Larry mused:

On the other hand, I'm not all that attached to colon itself.

I *am*!!!


If, as proposed elsewhere, we get rid of the %Foo:: notation in favor of
some Foo<> variant, then trailing :: becomes available (ignoring ??/::
for the moment), and

    new Dog:: tail => 'long'

almost makes sense, insofar as it kinda looks like it's marking Dog
as a type name, even though it isn't.  But

    new Dog:: :tail<long>

doesn't look so good.

Nor do object methods:

      wag $dog:: 'tail';

      say $fh:: $whatever;



On the other hand, looking at it from the other end, the MMD notation
tiebreaking notation is a little hard to spot, since colon is easy
to miss.

Is it??? I've been writing quite a bit of MMD notation, and I think the colon is very obvious...and exactly the right visual "weight".


Maybe there's something that shows up better in a signature
that also works as the invocant marker and, by extension, the indirect
object marker.  Since it's an ordering kind of thing, you'd kind of
like to work > into it somehow, since the left side is of "greater"
importance than the left.  Unfortunately, though, "the good ones are
all taken".  Maybe some digraph like

    method new ($what*> $:tail) {...}
    method new ($what+> $:tail) {...}
    method new ($what.> $:tail) {...}
    method new ($what|> $:tail) {...}
    method new ($what>> $:tail) {...}

giving

    new Dog*> :tail<long>
    new Dog+> :tail<long>
    new Dog.> :tail<long>
    new Dog|> :tail<long>
    new Dog>> :tail<long>

I guess that last one is eqivalent to:

    method new ($what» $:tail) {...}
    new Dog» :tail<long>

which I could maybe get used to.  It kind of looks like a prompt to me.

Not one of these is anything close to as readable as:

    new Dog: :tail<long>

    name $dog: 'Rover';

    say fh:   @whatever

*Please* don't give up on the colon there.
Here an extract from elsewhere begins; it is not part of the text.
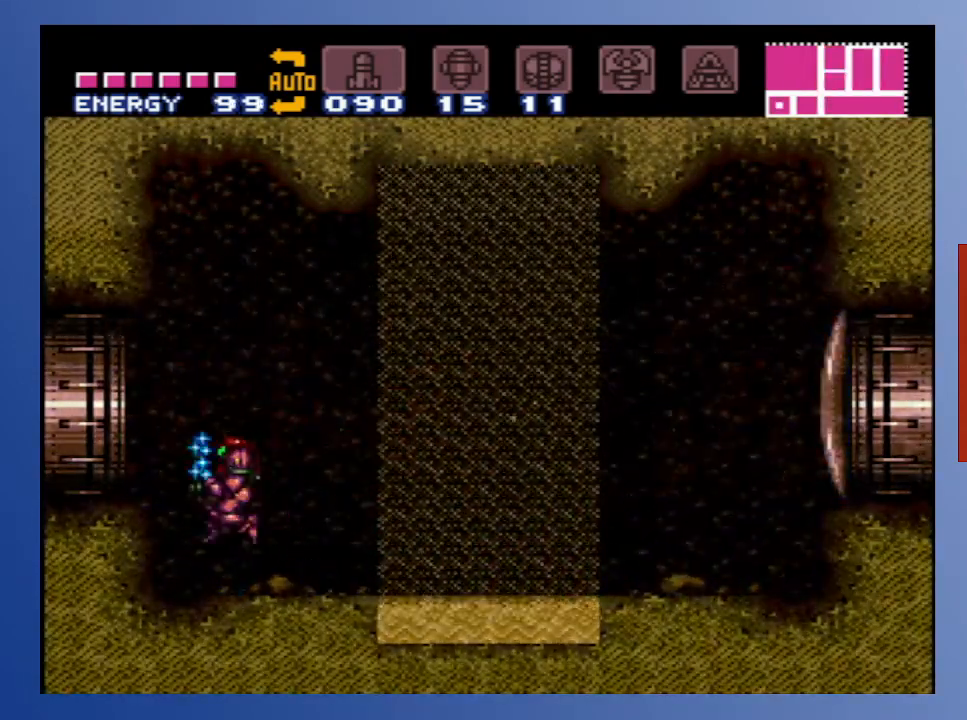
{"buttons": ["DPAD_LEFT"], "left_stick": "center", "right_stick": "center", "events": [[233, "A", "down"], [483, "A", "up"]]}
It's much more readable. I especially like it for setting up objects:

        $person = Contact.new;

         first_name $person: "George";
        family_name $person: "Bush";
              title $person: "President";
              email $person: "[EMAIL PROTECTED]";
             spouse $person: search $contacts: "Laura";


The ordinary MMD might look like

    multi foo ($a, $b, $c» $d)

And Lisp-like MMD fallback on every argument would look like

    multi foo ($a» $b» $c» $d»)

I suppose that particular use of » could be construed as encouraging
people not to do that.  :-)

I truly believe that using the French quotes or (shudder!) their Texan equivalents here would be a dire step backwards. They're already overloaded for word lists and hyperoperators. I think using them for an invocant marker as well would simply be too much.

The colon really was (and still is) the right choice here.